Welcome to the Star Hill Inn, America's first resort designed to accommodate the nerds of the night. My husband, Don, and I have flown four hours and driven three more so that we, along with our Star Hill companions, can stay up all night on a windswept platform in the near-freezing temperatures of early spring, staring into the night sky.
We have joined the rapidly growing ranks of recreational astronomers. These are some 300,000 people who, while appearing normal by day, spend their nights spying on galaxies. They even have rallies and competitions and marathons. It's probably the only tick-free back-to-nature sport left, but it does get low marks in the suntan division.
As a sport, astronomy is almost as exciting as ice fishing, except that you can't drink. You can chase a whole bottle of Jack Daniel's with a six-pack and still know when you've nailed a pike. But one cup of the grape and you're likely to miss that occultation of Jupiter. Actually, astronomy is more like bird-watching since it also has a life list. My life list now numbers 31 of the 110 sky items—nebulas, star clusters and galaxies—that you need to have in order to be recognized by your peers as an amateur astronomer.
It wasn't always like this for me and my husband. I remember a time when we too would wander under the night sky and make amazing observations like, "Isn't that the Big Dipper?" Then one night early in 1986—you remember, the year of Halley's Almost Invisible Comet—I mentioned that with the comet coming and all, it would be nice if we had a telescope.
Home came, to live in the dining room of our apartment, a dandy telescope on a sturdy aluminum tripod. With this telescope, if you knew just where to look, you could find the little fuzzy ball that was Halley's. It was a sight, when actually beheld, that caused most people to say, "Uh-huh."

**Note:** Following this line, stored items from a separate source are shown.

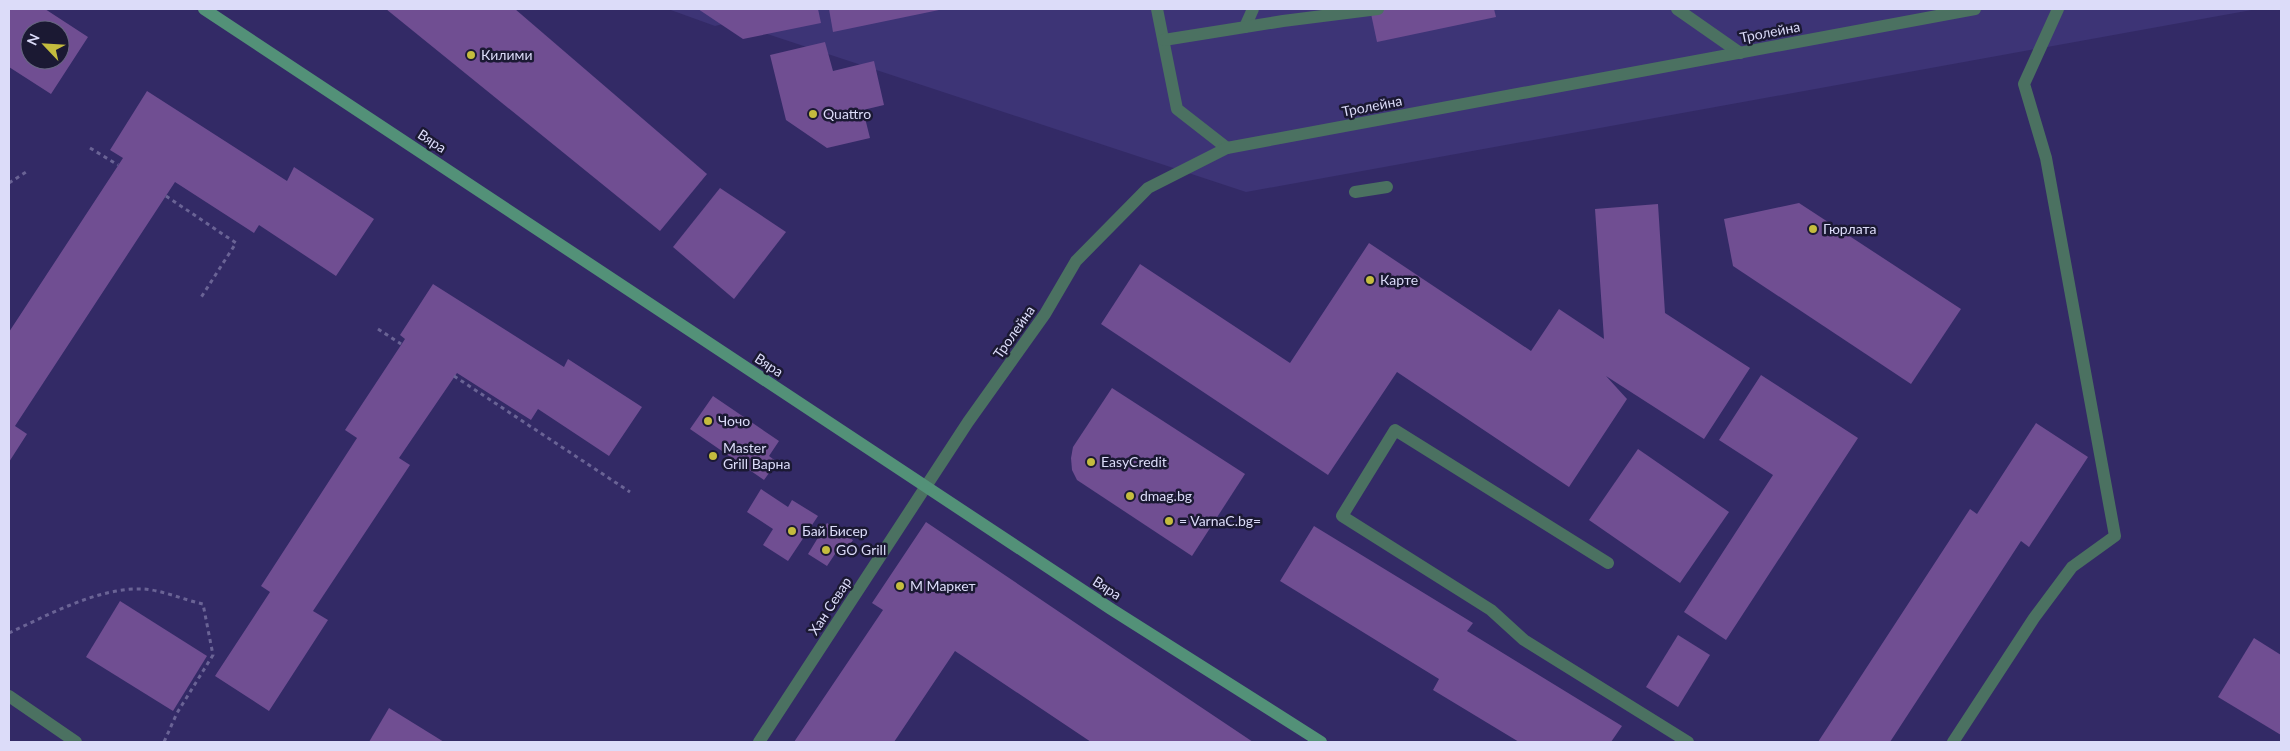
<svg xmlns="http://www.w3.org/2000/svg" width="2290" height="751" font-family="Lato,sans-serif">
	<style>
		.built { fill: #3d3476 }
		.building { fill: #704e92; fill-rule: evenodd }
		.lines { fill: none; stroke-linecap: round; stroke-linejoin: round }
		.path { stroke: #6a6395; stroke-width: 3; stroke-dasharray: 4 4; stroke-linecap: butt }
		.lane { stroke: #4b7161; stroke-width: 12 }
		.street { stroke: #4b7161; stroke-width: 12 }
		.secondary { stroke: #539178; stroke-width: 12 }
		.poi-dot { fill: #c4bc3e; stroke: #1b1933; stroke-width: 2 }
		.labels { text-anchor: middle; stroke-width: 5; stroke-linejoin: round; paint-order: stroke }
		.street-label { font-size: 14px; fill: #dcdcf9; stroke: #1b1933 }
		.poi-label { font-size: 14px; fill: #dcdcf9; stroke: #1b1933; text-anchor: start }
	</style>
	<rect width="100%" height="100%" fill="#332a66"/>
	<polygon class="built" points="668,9 2257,9 1246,192 731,22 715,26"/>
	<g class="building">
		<path d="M9 9H45L88 37 51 94 9 67ZM30 30H60V60H30Z"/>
		<polygon points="386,9 515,9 707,174 660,231"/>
		<polygon points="698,9 818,9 821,23 743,39"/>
		<polygon points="829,9 939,9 939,10 833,32"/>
		<polygon points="1370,9 1494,9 1496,17 1377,42"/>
		<polygon points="825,42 833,71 874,61 884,105 863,110 870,138 827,148 786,120 770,55"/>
		<polygon points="147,91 287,181 294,167 374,219 336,276 259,225 254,233 175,182 15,426 27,434 9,462 9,332 123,158 110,150"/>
		<polygon points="720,188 786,232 734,299 673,247"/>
		<polygon points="1799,203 1961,309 1911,384 1733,266 1724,219"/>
		<polygon points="1658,204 1665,313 1750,368 1704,439 1606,376 1627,399 1569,487 1397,372 1328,475 1101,324 1140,264 1290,363 1369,243 1531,351 1559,309 1604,339 1595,209"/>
		<polygon points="433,284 564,367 568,359 642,407 609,456 538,409 531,420 457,373 399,458 410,465 313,611 328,620 269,711 215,676 270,592 261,586 357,438 345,430 405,339 400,335"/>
		<polygon points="1761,375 1858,438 1726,640 1684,612 1773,475 1719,440"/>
		<polygon points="1112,388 1245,474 1192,556 1077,480 1072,470 1071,458 1073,447"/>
		<polygon points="713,396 779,441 769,456 777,462 764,480 690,429"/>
		<polygon points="2036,423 2088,457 2029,547 2021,541 1890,742 1818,742 1970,509 1977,514"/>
		<polygon points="1638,449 1729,512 1680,583 1589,520"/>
		<polygon points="761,489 788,507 792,500 818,516 788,561 763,545 773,529 747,512"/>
		<polygon points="926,522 1123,655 1253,742 1091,742 955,651 894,742 794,742 883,610 872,603"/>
		<polygon points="827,523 853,540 843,555 837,551 827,566 808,554"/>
		<polygon points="1314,526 1473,623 1467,631 1622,726 1611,742 1519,742 1433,690 1439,679 1280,581"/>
		<polygon points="120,601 207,656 173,711 86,657"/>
		<polygon points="1678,635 1710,655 1678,707 1646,687"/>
		<polygon points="2254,638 2281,655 2281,735 2218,697"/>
		<polygon points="389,708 444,742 369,742"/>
	</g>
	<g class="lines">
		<g class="path">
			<polyline points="90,148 118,165"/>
			<polyline points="9,183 26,172"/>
			<polyline points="166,196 236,243 200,299"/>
			<polyline points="378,329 401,344"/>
			<polyline points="454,376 630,492"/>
			<path d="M9 633C48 615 99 587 143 589 162 590 184 600 203 604L213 655 177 713 164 742"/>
		</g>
		<g class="lane">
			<polyline points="1157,9 1177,109 1227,148"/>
			<polyline points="1677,9 1740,53"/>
			<polyline points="1245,27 1253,9"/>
			<polyline points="1164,40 1283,21 1378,9"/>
			<polyline points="1355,192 1387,187"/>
			<polyline points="1608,563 1395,430 1342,516 1491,610 1524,640 1688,742"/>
			<polyline points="1953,742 2034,618 2072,567 2115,536 2046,158 2024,84 2058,9"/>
		</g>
		<g class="street">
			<polyline points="9,696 76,742"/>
			<polyline points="759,742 968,422 1045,314 1076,261 1148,188 1227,148 1975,9"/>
		</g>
		<polyline class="secondary" points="204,9 1111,609 1321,742"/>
	</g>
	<g class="poi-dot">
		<circle cx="471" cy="55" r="5"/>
		<circle cx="813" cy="114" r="5"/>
		<circle cx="1813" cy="229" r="5"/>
		<circle cx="1370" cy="280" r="5"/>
		<circle cx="708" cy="421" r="5"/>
		<circle cx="713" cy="456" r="5"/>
		<circle cx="1091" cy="462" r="5"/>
		<circle cx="1130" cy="496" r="5"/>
		<circle cx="1169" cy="521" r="5"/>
		<circle cx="792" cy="531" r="5"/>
		<circle cx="826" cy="550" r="5"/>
		<circle cx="900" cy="586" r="5"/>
	</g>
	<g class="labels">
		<g class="street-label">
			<text transform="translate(1770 32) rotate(-11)" y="5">Тролейна</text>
			<text transform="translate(1372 106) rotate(-11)" y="5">Тролейна</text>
			<text transform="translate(432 141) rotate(33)" y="5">Вяра</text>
			<text transform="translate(1014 332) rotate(-55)" y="5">Тролейна</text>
			<text transform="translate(769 365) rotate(33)" y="5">Вяра</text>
			<text transform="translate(1107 588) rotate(33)" y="5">Вяра</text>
			<text transform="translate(830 606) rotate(-57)" y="5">Хан Севар</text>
		</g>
		<g class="poi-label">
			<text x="481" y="60">Килими</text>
			<text x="823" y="119">Quattro</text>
			<text x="1823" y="234">Гюрлата</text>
			<text x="1380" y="285">Карте</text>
			<text x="718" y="426">Чочо</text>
			<text x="723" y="453">Master<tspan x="723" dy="16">Grill Варна</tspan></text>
			<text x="1101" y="467">EasyCredit</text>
			<text x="1140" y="501">dmag.bg</text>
			<text x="1179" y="526">= VarnaC.bg=</text>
			<text x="802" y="536">Бай Бисер</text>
			<text x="836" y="555">GO Grill</text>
			<text x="910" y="591">М Маркет</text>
		</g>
	</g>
	<rect width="2290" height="751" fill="none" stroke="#dcdcf9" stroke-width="20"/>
	<g transform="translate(45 45) rotate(295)"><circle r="24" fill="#1b1933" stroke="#686782"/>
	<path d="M0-4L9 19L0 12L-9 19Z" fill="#c4bc3e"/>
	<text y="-8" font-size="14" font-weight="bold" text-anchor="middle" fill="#dcdcf9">N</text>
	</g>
</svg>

Not us; it changed our life. Into our home came telescope No. 2, a more powerful instrument. Easily assembled, moved and aligned by two sumo wrestlers and an astrophysicist, No. 2 allowed us to see Halley's as a much larger fuzzy ball. When scope No. 3 with its rolling support stand arrived, we bought a house.

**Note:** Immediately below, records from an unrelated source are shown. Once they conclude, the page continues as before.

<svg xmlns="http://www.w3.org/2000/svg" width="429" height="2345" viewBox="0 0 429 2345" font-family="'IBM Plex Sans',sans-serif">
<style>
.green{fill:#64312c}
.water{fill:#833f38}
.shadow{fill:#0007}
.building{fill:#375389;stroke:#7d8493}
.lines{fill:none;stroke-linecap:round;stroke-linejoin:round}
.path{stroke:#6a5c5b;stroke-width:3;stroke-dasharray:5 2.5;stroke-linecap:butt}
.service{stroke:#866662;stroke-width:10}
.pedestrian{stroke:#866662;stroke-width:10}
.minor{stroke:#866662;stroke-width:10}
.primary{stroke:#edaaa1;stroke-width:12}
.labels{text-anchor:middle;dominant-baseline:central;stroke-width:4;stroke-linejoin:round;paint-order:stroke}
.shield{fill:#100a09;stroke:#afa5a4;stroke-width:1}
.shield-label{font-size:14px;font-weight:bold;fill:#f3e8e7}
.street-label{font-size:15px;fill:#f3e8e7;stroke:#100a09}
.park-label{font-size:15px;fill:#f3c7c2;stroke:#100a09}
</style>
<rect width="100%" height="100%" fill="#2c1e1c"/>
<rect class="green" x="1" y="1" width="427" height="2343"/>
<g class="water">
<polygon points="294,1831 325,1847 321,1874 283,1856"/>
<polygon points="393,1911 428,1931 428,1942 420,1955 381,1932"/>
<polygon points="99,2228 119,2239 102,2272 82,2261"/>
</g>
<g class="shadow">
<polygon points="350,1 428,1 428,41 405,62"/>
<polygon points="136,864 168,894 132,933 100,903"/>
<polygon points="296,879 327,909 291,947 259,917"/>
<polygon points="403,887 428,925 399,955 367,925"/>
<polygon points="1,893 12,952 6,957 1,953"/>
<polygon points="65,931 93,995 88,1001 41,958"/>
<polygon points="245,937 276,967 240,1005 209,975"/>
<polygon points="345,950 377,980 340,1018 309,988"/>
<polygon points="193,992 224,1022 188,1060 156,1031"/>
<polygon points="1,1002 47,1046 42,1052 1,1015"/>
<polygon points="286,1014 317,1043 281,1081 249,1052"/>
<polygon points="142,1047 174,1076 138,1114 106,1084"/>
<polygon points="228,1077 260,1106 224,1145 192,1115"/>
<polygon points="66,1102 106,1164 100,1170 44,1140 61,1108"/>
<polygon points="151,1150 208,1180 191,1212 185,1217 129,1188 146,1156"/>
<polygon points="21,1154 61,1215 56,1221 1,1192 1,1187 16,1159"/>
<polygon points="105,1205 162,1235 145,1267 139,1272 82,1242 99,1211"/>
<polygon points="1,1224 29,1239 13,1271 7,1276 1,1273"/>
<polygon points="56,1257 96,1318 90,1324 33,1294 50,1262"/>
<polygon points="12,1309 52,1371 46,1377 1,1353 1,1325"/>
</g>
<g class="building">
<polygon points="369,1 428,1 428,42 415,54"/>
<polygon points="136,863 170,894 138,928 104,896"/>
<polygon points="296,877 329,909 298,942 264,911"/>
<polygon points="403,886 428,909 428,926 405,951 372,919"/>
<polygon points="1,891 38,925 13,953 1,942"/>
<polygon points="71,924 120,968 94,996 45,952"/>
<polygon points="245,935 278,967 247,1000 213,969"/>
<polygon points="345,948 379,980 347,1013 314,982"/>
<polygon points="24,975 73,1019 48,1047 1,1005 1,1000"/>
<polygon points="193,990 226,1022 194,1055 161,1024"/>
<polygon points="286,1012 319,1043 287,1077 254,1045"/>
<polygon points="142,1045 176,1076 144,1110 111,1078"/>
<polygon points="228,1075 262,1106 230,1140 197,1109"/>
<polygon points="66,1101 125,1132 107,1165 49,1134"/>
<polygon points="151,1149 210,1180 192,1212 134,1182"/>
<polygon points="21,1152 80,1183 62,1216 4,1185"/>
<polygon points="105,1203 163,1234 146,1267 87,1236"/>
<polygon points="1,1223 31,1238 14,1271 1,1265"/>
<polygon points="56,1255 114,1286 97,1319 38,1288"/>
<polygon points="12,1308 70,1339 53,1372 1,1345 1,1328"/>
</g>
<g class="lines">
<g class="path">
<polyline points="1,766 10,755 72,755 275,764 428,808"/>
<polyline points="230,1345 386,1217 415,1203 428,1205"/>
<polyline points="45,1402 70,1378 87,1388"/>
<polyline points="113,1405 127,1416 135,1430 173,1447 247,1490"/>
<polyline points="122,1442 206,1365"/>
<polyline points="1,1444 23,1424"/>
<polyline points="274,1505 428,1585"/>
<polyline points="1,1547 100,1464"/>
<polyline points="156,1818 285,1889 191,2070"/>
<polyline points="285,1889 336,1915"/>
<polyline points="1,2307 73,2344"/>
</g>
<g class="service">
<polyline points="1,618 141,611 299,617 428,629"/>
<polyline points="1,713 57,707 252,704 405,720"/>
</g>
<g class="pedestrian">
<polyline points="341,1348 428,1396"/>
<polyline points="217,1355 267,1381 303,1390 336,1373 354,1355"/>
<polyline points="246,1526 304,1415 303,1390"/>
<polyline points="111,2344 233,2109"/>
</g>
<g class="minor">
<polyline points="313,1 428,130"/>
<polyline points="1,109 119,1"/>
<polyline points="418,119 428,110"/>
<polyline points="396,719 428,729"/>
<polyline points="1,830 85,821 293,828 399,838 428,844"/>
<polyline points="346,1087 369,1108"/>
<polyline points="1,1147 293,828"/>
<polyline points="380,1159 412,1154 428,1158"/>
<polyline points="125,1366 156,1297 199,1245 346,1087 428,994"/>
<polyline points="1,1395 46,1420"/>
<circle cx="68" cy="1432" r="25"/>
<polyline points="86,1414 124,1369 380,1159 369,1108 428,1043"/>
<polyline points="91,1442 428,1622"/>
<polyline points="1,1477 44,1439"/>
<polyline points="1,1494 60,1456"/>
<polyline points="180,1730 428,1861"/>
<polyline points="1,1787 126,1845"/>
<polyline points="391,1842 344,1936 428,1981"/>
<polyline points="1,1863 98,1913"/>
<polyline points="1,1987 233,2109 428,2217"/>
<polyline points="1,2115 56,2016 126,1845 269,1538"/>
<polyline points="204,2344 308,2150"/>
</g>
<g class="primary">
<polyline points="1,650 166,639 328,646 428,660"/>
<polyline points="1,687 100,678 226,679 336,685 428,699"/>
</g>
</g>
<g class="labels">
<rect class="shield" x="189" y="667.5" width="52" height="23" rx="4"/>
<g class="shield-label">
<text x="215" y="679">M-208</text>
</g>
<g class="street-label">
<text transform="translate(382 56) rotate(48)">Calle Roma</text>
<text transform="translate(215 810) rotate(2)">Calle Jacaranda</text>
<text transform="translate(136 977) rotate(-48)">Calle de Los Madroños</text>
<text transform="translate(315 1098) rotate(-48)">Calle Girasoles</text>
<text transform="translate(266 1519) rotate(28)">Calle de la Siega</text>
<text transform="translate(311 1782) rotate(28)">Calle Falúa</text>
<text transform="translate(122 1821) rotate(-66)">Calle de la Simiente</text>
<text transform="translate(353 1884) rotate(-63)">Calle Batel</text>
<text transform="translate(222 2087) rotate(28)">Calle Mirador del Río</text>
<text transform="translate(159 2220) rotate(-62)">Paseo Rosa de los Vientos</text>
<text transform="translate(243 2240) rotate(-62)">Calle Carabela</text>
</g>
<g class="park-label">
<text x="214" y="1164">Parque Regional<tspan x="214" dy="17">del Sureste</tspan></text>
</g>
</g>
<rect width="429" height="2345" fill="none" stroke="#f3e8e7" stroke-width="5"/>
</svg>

So now we have come to Sapello, N.Mex., in the Sangre de Cristo Mountains northeast of Santa Fe with our fellow Star Hill guests—a turkey saleswoman from Virginia, a NASA physicist from Houston and a priest from Queens, N.Y. We are gathered because about three months ago, amateur comet hunter Rodney R.D. Austin in New Zealand discovered a never-before-seen fuzzy ball in the sky. The discovery made—in the world of amateur astronomy—headlines on a par with those of the Trump divorce.

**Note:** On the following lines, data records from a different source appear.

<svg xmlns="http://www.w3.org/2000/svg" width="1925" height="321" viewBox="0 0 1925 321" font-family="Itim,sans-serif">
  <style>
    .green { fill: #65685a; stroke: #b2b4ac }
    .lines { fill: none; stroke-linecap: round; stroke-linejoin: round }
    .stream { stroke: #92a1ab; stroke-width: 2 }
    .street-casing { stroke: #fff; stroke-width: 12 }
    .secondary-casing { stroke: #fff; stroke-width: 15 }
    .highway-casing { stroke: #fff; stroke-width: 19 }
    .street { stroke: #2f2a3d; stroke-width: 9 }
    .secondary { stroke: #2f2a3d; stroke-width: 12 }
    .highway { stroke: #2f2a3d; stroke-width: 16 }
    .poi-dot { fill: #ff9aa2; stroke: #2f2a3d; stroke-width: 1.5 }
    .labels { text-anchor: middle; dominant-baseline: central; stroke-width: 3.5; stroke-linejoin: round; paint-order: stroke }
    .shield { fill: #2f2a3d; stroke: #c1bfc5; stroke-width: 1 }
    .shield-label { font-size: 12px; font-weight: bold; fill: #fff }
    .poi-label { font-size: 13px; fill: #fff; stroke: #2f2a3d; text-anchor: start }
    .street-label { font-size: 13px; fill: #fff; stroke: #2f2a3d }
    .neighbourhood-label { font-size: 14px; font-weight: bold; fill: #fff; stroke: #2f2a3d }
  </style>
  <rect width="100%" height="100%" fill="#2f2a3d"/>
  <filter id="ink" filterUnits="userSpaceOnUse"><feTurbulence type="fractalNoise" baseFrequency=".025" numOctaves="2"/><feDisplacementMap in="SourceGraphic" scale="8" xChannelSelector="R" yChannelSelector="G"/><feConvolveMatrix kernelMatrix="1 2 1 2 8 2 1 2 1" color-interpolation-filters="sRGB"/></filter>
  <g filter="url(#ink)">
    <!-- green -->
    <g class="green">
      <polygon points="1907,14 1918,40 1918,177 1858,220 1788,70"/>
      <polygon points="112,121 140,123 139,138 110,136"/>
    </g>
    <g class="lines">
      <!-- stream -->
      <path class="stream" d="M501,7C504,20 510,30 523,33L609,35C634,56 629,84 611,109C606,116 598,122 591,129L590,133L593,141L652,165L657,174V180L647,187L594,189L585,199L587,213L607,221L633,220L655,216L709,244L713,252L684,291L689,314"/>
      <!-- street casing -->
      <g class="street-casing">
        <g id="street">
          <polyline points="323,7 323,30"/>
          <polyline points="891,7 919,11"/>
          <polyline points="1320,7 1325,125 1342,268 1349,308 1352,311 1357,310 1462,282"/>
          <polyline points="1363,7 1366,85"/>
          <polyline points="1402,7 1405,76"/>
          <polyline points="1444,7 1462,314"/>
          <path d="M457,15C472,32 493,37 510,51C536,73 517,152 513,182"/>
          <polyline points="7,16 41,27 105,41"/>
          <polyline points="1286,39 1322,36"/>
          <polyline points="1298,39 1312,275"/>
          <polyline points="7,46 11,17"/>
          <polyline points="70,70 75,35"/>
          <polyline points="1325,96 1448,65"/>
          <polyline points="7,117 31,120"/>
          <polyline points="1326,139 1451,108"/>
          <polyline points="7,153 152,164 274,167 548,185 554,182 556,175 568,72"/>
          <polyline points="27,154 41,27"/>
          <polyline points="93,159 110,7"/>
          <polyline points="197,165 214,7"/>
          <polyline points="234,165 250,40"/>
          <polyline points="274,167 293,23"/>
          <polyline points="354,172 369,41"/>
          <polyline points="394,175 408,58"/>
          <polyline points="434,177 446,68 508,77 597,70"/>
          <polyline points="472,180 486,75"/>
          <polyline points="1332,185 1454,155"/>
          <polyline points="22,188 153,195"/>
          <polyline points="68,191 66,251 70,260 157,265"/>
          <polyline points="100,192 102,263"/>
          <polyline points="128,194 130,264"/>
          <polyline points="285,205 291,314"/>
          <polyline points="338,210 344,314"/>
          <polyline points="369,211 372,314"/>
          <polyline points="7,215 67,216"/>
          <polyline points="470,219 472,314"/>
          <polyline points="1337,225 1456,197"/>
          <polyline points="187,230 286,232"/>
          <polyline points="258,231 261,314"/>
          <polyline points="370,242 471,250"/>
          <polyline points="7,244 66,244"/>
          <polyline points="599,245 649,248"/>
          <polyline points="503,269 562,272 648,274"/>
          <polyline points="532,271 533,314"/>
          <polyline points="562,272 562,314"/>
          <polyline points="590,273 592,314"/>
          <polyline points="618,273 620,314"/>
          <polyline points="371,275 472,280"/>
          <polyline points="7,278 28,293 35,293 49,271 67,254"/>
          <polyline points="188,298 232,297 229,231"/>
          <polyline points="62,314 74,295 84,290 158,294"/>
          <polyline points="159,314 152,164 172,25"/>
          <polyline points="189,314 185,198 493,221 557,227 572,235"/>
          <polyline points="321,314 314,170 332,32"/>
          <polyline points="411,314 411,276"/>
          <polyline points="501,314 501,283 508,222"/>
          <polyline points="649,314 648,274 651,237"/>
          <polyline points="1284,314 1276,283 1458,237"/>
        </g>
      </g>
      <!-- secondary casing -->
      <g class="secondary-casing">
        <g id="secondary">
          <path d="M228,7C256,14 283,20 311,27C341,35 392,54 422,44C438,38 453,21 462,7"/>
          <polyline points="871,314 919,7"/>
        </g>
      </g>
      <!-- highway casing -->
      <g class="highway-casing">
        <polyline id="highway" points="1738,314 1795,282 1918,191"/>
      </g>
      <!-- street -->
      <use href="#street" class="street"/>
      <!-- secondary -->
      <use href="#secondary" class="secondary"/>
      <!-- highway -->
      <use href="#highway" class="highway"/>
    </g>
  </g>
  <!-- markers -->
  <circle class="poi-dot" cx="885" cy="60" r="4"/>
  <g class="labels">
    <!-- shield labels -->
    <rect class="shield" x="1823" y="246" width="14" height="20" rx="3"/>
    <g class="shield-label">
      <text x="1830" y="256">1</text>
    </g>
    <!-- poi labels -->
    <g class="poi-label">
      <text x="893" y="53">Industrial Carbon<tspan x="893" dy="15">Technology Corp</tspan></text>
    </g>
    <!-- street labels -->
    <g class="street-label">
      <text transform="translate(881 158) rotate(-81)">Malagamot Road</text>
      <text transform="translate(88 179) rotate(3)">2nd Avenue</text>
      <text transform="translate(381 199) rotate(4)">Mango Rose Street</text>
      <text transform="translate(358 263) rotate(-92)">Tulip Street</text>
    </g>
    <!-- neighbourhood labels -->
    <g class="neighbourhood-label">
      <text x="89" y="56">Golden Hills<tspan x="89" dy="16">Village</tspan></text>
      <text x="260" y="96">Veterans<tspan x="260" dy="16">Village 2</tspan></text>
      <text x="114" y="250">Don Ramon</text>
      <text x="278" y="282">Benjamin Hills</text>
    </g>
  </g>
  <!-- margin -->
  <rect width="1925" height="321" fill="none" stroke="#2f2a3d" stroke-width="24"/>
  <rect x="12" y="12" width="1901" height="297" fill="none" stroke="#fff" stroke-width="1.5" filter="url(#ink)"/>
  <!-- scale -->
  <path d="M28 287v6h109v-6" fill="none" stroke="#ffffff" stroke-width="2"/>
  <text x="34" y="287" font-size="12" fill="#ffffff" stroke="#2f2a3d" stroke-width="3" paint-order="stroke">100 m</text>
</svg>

We sure didn't want to miss this one. But we live in the nation's capital. What with the monument lights, car headlights, streetlights and SWAT-team searchlights, our sky is so cluttered that we would probably miss the Second Coming.
To the rescue of all us urban astronomers has come Star Hill. The inn is actually five cottages and is located under some of the country's clearest and darkest skies. Our cozy cottage came complete with a moon chart on the refrigerator and blackout shades for daytime sleeping.